Las finanzas y el sistema bancario español quedan bajo control galo. En 1862 la suma de todas las sociedades de crédito nacionales apenas llega a los dos tercios de las tres primeras montadas con capital francés.  Los Ardoin o Rothschild serán los prestamistas oficiales de un Estado exhausto: en 1850 la deuda exterior supera a la interior, llegando a ser seis veces mayor en 1872. Será el capital financiero francés la base de las principales casas de crédito. El control de la deuda, la continua reclamación del pago de los intereses, la urgente necesidad de nuevos empréstitos, eran un formidable instrumento de presión... y muy fructífero.
Londres impondrá la apertura de las fronteras comerciales españolas a sus productos. En 1845 Cobden lanza desde Inglaterra la campaña librecambista, que luego pasará a la península con la formación en Cádiz de la Asociación Librecambista de España. Rastreando en la biografía de los que, como Mendizábal o Espartero, se constituyeron en adalides de la eliminación absoluta de las trabas comerciales encontramos siempre fuertes hilos que los anudan al centro imperial británico.

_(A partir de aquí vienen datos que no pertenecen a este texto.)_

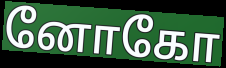
னோகோ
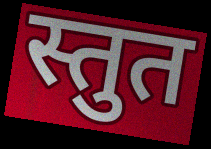
स्तुत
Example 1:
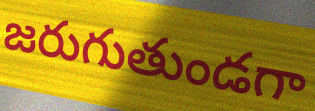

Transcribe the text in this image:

జరుగుతుండగా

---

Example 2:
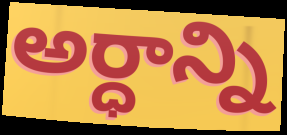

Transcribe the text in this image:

అర్ధాన్ని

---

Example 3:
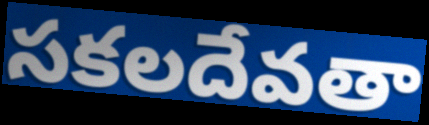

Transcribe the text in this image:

సకలదేవతా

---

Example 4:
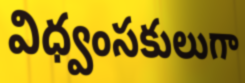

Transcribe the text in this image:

విధ్వంసకులుగా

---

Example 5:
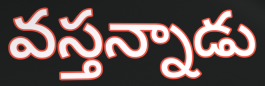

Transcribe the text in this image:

వస్తన్నాడు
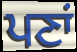
ਪਣਾਂ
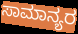
ಸಾಮಾನ್ಯರ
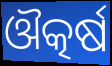
ଔତ୍କର୍ଷ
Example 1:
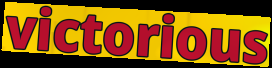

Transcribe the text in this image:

victorious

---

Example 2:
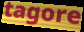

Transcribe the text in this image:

tagore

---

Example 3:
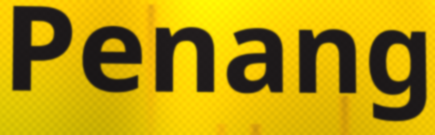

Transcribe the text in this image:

Penang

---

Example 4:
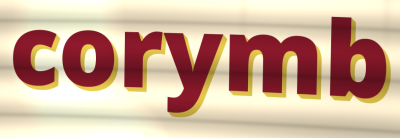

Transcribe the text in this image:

corymb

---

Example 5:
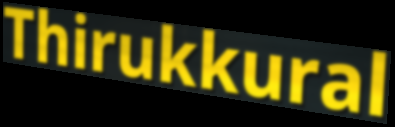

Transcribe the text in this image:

Thirukkural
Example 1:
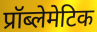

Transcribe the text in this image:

प्रॉब्लेमेटिक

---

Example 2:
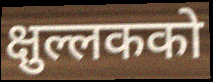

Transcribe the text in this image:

क्षुल्लकको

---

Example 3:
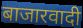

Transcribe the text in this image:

बाजारवादी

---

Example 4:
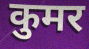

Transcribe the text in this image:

कुमर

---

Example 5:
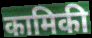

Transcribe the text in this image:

कामिकी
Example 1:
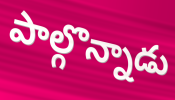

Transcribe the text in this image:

పాల్గొన్నాడు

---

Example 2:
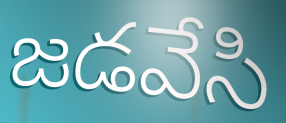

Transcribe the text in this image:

జడవేసి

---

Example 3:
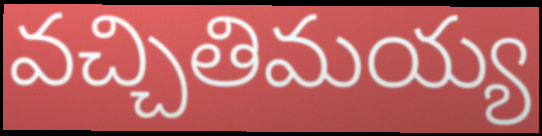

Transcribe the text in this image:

వచ్చితిమయ్య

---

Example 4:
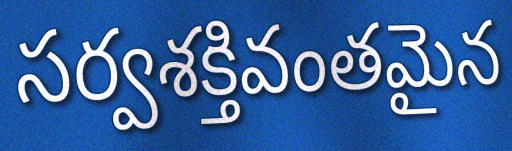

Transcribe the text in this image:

సర్వశక్తివంతమైన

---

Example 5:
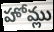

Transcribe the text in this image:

హోమ్లు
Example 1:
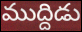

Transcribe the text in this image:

ముద్దిడు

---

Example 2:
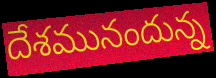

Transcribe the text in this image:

దేశమునందున్న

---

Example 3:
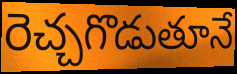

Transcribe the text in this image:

రెచ్చగొడుతూనే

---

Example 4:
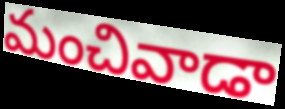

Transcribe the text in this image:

మంచివాడా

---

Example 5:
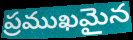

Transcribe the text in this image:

ప్రముఖమైన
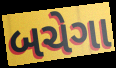
બચેગા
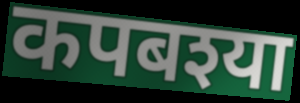
कपबश्या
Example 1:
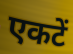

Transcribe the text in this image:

एकटें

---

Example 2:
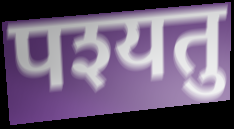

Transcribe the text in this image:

पश्यतु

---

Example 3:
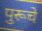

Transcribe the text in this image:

पुरूचे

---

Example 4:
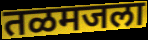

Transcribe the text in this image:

तळमजला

Las minas triplican su producción entre 1860 y 1900, pero sólo el capital extranjero tiene capacidad para formar grandes sociedades anónimas, como las inglesas Orconer, Tharsis o Riotinto, la francesa Peñarroya o belgas como la Real Asturiana de Minas. El producto va destinado a cubrir las necesidades de la industria británica o francesa, sin repercutir en la creación de industrias de transformación en España.
El ferrocarril, auténtico motor del desarrollo en el primer capitalismo, correrá también a cargo del capital de las grandes potencias (fundamentalmente francés, con los hermanos Perrière). Incluso los raíles serán de fabricación inglesa. Beneficiándose de una legislación que aseguraba por parte del Estado un interés mínimo del 6%, y la franquicia aduanera para los productos relacionados con la implantación del ferrocarril. Esta figura constituirá un verdadero agujero por donde Francia introducirá sus productos de forma abierta (desde maquinarias y tejidos hasta champagne).

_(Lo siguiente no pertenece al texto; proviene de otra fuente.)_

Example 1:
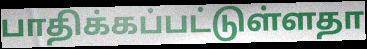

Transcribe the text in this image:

பாதிக்கப்பட்டுள்ளதா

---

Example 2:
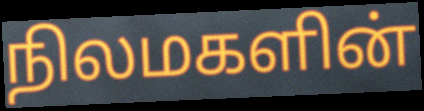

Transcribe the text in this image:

நிலமகளின்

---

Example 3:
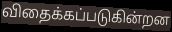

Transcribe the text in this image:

விதைக்கப்படுகின்றன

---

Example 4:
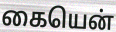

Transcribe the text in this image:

கையென்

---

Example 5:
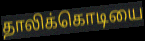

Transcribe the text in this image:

தாலிக்கொடியை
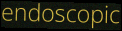
endoscopic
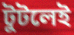
টুটলেই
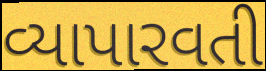
વ્યાપારવતી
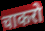
चाकरो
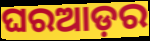
ଘରଆଡ଼ର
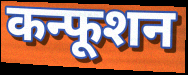
कन्फूशन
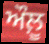
ਔਲ਼ੂ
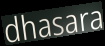
dhasara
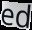
ed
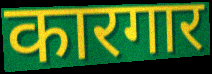
कारगार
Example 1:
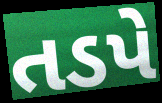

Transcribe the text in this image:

તડપે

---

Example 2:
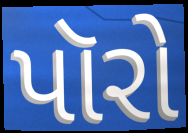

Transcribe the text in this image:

પૉરો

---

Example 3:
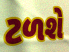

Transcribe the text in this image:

ટળશે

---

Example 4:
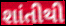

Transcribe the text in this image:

શાંતીથી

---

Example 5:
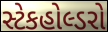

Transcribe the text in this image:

સ્ટેકહોલ્ડરો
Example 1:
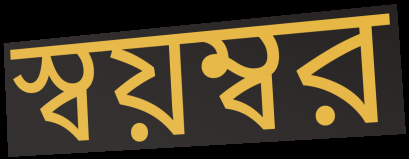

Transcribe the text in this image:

স্বয়ম্বর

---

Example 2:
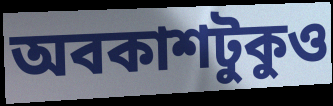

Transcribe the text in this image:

অবকাশটুকুও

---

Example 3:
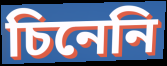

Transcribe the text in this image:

চিনেনি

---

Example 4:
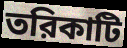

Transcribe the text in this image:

তরিকাটি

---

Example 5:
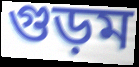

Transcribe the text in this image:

গুড়ম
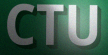
CTU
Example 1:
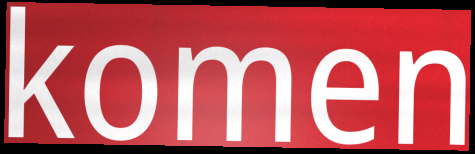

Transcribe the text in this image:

komen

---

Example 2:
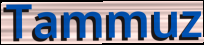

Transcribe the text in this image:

Tammuz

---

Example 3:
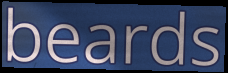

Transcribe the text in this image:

beards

El posterior nacimiento de las grandes industrias, como la eléctrica, se hizo también bajo la batuta de grandes compañías foráneas como la Barcelona Traction, Pirelli, Siemens, IG Farben.

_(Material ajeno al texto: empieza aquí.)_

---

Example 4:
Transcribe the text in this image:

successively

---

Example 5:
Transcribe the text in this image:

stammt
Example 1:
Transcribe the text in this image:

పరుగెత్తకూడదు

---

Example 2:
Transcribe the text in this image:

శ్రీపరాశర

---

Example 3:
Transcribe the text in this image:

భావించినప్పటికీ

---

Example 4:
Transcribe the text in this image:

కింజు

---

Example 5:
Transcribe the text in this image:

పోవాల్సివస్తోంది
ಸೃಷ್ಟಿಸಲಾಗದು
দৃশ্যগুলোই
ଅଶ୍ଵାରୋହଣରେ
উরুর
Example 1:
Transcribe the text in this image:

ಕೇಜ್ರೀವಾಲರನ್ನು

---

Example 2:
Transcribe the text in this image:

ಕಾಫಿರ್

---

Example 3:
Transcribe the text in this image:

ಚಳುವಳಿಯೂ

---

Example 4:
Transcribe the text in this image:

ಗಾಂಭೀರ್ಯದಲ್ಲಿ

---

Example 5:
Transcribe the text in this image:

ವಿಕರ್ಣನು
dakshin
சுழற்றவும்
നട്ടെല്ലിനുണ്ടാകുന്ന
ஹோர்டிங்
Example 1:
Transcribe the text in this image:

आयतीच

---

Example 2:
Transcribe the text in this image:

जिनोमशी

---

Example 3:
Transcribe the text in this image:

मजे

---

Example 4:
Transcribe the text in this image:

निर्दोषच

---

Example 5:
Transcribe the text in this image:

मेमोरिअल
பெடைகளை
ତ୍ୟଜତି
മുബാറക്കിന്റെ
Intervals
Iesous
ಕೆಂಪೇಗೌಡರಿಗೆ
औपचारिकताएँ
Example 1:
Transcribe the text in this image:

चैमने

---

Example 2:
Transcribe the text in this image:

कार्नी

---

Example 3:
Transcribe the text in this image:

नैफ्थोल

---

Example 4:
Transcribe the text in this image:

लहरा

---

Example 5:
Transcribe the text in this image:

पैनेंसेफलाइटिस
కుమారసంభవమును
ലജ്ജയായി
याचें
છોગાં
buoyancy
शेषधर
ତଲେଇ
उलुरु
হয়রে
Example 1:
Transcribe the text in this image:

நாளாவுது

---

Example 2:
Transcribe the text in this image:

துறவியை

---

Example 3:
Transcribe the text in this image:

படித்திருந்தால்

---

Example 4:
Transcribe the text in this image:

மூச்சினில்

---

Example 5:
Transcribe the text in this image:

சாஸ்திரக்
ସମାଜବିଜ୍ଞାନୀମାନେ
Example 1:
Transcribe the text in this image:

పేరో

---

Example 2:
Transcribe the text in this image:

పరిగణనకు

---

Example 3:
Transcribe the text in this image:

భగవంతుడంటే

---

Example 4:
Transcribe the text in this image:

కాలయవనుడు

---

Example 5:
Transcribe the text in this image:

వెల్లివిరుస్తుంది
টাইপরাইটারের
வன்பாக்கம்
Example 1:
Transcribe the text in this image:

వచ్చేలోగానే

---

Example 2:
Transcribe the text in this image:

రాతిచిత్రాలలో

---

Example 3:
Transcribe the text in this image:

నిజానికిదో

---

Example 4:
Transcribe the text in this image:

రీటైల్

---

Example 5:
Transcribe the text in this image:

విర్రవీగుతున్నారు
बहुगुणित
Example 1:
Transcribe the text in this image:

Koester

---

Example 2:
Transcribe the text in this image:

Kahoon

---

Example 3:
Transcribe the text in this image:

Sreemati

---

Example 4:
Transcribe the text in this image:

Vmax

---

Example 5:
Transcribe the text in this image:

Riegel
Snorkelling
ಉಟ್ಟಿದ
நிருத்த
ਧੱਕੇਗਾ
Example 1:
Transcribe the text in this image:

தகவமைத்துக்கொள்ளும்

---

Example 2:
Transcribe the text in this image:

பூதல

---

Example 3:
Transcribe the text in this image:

Los principales nódulos de la oligarquía aparecen, desde su misma gestación, ligados estrechamente al imperialismo también por lazos de dependencia económica.
Origen del capital en España (en 1854)

Credito   mobiliario  15% nacional
                                     85% extranjero

              ferrocarril  10% nacional
                                    90% extranjero

                 mineria  20% nacional
                                   80% extranjero

Frente a las ideas dominantes que atribuyen el débil desarrollo económico español al “atraso secular” o al “peso de un fanatismo que nos hizo perder el tren de la modernidad”, un repaso al sigo XIX nos ofrece dos guerras de invasión extranjeras, tres guerras civiles que reaparecieron a lo largo de casi 50 años, decenas de golpes y pronunciamientos que derribaron gobiernos... una intervención exterior permanente que devastó el país y lo mantuvo postrado para que las potencias extranjeras se adueñaran de la riqueza nacional. Todo esto justo en el momento donde el capitalismo se estaba desarrollando a marchas forzadas en todo el planea.